He doesn’t demand, yet he commands
If Sunday around 6:30, toward the end of a balmy Indian summer day, you happened to be strolling through Claremont Village and peered into an old-fashioned Italian restaurant, you might have noticed a gray-haired, bearded man sitting at the bar drinking an espresso.
He was wearing a tweed jacket, a frayed worker’s cap and a worn backpack. He looked like the kind of ancient wanderer who shows up every so often on college campuses, a onetime promising intellectual with a history of hard times and bad luck.
Half an hour later, this small man, hair mussed, walked onto the stage of Bridges Hall, the jewel-box small theater at Pomona College three blocks away. No more than 40 people were in the audience. He had removed his coat. He placed loose, tattered sheets of music on the stand of what appeared to be a beat-up music-department piano, took off his glasses and began to play a short, slightly crazy piece, “Dust,” made up of many six-second fragments. He then launched into what at first sounded like an eccentric solo version of Beethoven’s Fourth Piano Concerto.
It was, in fact, a radical new cadenza that lasted nearly as long as the concerto’s first movement. From the point of view of composition, of a reimagining of classical music in a contemporary context and of piano technique, this was an extraordinary exercise. To try to imagine what Beethoven would write were he alive today is silly. But this untidy figure at the piano suggested something of what it must have felt like to be in the presence of Beethoven’s visionary power.
The man was Frederic Rzewski, the greatest pianist-composer of our time and something of a legend in modern music. His hourlong set of virtuosic variations on the Chilean political song “The People United Will Never Be Defeated!” was written in 1975 and is the only solo piano piece of its scope to have become a classic in the last three decades and have been recorded by several pianists with heroic techniques. The version of it that concluded his recital lasted longer than an hour because it ended with a riveting 10-minute improvised cadenza of its own.
Rzweski’s appearance at Pomona, for which admission was free, came with little advance word and no publicity. That might seem an outrage, given that Rzewski (whose name is pronounced Schev-ski), a 68-year-old American expatriate who has long lived in Brussels, doesn’t come to the West Coast often, although his music is often played by the EAR Unit. He was finishing up a tour of small colleges, many in the Midwest, where he was probably just as ignored as in Pomona. But somehow the circumstances of the appearance seemed apt for an outsider artist with strong political convictions.
Less a Beethoven, perhaps, than a latter-day leftist Liszt, Rzewski is also our anti-Liszt.
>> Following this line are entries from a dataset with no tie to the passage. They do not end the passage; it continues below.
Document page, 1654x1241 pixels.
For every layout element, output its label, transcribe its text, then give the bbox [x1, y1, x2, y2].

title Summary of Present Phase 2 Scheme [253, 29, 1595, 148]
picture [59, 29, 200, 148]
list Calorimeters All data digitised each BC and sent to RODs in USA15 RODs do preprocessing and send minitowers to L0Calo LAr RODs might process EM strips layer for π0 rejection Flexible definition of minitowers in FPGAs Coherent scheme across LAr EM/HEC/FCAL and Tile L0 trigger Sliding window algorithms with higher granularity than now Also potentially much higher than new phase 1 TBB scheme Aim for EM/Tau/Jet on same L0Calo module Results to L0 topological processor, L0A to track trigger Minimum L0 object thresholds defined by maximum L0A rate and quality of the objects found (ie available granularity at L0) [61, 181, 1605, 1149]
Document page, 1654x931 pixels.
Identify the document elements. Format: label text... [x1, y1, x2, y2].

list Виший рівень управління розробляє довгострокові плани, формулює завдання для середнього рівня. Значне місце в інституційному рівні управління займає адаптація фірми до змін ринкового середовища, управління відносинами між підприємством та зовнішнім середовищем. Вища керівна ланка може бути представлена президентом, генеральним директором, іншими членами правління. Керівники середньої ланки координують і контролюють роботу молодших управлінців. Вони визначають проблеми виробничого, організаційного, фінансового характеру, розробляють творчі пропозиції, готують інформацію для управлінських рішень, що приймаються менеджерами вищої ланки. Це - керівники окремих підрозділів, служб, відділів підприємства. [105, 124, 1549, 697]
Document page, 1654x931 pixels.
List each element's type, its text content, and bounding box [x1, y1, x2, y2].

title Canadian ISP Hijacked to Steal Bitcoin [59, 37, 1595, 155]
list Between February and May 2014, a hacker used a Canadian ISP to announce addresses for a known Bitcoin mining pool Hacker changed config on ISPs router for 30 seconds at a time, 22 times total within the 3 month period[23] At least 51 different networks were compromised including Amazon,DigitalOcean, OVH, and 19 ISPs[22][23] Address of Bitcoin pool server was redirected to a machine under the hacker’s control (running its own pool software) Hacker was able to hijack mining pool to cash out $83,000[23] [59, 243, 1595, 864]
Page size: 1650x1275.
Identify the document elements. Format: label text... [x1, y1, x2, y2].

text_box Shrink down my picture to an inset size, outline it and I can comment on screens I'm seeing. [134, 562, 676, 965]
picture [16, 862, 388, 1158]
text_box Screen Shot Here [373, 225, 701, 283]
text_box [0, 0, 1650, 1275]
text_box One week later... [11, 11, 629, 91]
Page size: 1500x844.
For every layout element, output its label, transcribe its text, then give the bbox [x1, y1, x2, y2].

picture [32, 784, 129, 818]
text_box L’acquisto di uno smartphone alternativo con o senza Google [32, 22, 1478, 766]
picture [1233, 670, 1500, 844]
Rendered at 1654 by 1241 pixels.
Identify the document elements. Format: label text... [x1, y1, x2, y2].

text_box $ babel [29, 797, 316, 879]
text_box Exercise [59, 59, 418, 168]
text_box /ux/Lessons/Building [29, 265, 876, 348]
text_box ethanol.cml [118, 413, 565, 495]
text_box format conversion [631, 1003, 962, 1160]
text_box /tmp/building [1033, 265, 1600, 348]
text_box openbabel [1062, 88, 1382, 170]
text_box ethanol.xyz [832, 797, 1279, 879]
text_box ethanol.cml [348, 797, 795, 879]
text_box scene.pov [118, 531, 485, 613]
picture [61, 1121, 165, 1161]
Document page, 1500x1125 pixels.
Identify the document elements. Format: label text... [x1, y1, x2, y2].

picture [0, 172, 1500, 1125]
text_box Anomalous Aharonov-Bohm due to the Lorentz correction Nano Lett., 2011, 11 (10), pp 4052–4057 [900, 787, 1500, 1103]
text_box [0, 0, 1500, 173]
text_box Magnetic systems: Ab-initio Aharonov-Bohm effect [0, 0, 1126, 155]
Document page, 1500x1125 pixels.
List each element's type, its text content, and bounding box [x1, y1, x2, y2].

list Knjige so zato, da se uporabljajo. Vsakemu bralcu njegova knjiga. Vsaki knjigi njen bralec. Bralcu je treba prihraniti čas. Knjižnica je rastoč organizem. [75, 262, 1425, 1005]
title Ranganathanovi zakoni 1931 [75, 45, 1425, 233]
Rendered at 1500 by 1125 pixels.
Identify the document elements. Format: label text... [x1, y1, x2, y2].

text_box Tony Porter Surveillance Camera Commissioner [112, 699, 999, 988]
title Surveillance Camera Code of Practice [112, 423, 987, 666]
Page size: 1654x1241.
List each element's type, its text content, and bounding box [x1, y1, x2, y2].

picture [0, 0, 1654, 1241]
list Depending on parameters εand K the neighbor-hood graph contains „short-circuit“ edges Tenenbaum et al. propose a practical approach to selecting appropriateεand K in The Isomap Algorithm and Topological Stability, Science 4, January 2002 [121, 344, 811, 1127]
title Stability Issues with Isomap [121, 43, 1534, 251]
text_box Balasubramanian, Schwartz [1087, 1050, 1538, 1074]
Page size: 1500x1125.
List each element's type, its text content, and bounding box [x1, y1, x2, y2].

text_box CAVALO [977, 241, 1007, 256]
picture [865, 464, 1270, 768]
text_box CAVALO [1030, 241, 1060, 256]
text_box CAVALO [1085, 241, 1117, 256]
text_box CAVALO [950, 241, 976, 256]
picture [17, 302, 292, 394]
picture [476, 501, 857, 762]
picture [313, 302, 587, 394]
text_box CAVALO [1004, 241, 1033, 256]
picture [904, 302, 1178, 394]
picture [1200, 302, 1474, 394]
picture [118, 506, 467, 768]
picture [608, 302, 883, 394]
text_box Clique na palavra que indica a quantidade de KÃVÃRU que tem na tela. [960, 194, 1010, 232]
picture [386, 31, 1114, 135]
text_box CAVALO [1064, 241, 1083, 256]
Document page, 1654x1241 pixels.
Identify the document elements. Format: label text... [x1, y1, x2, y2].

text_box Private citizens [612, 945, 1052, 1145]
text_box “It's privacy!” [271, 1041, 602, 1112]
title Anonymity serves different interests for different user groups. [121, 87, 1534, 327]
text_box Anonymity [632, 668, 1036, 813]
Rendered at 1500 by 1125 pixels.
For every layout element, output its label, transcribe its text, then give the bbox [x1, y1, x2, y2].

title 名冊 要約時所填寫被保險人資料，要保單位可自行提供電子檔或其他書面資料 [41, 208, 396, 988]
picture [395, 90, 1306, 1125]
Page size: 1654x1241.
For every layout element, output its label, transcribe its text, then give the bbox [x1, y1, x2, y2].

He refuses to play the celebrity or music industry game. He operates as a hit-and-run artist, usually gone before you know what hit you.
Rzewski is devoted to social change, to the struggle of the people against oppressive government, and often he takes off from a popular political melody, as in “The People United.” But although he may look like an anarchist of old, his music is a deep and meaningful meditation on freedom and structure.
He is an inspired improviser while, at the same time, a control freak. And his middle way, where both approaches are in dialogue, is a brilliant manipulation of forces that can pull apart not just modern music but society. Oh, and he also gets some of the most thrilling sonorities from the piano I have ever heard.
“The People United” begins with the catchy tune, wonderfully harmonized and arranged. The variations are obsessively structured into six sets of six. Each set works through the same series, beginning simply and then focusing on rhythm, melody, counterpoint and harmony. The final variation of each set is a combination of the preceding five. Each of the six sets takes on the overall character of one of the six variations. The final set is a combination of the previous five, and the 36th variation is a combination of the earlier 35, bits and pieces frantically speeded up.
Are you with me? It doesn’t matter, because the feeling of all this process is one of liberation. In technique and style, the writing embraces Bach, Stockhausen and much of what came in between, including the blues. Every new variation is a fresh surprise. Often the music is wild, but it never loses its affection for the tune, its visceral urgency or its sense of struggle. For all his rigor, Rzewski knows how to tickle the ear. He is always captivatingly accessible but never trivial. His fingers are a phenomenon.
Monday afternoon, Rzewski gave a talk at Pomona College on non sequiturs. Congestion on the 10 and the 60 made Pomona that day its own non sequitur, not logically connected to downtown Los Angeles. I was left musing in traffic about what connects and doesn’t connect in Rzewski’s music. As an improviser, he maintains an interesting flow, so connection isn’t much of an issue. Even encountering so great a figure playing a free concert for so few may not have been a non sequitur. If Rzewski’s commitment inspired only a student or two, that matters.
But why hasn’t an enterprising soloist and orchestra tried out the extravagant new cadenza in a performance of Beethoven’s popular Fourth Concerto? Why isn’t the seven-disc Nonesuch set of Rzewski playing his music that came out four years ago more widely appreciated for being one of the landmark recordings of American music? Why wasn’t he engaged to play at a major Los Angeles venue on this tour?
If not a non sequitur, Rzewski’s anonymity Sunday was, at the very least, weird.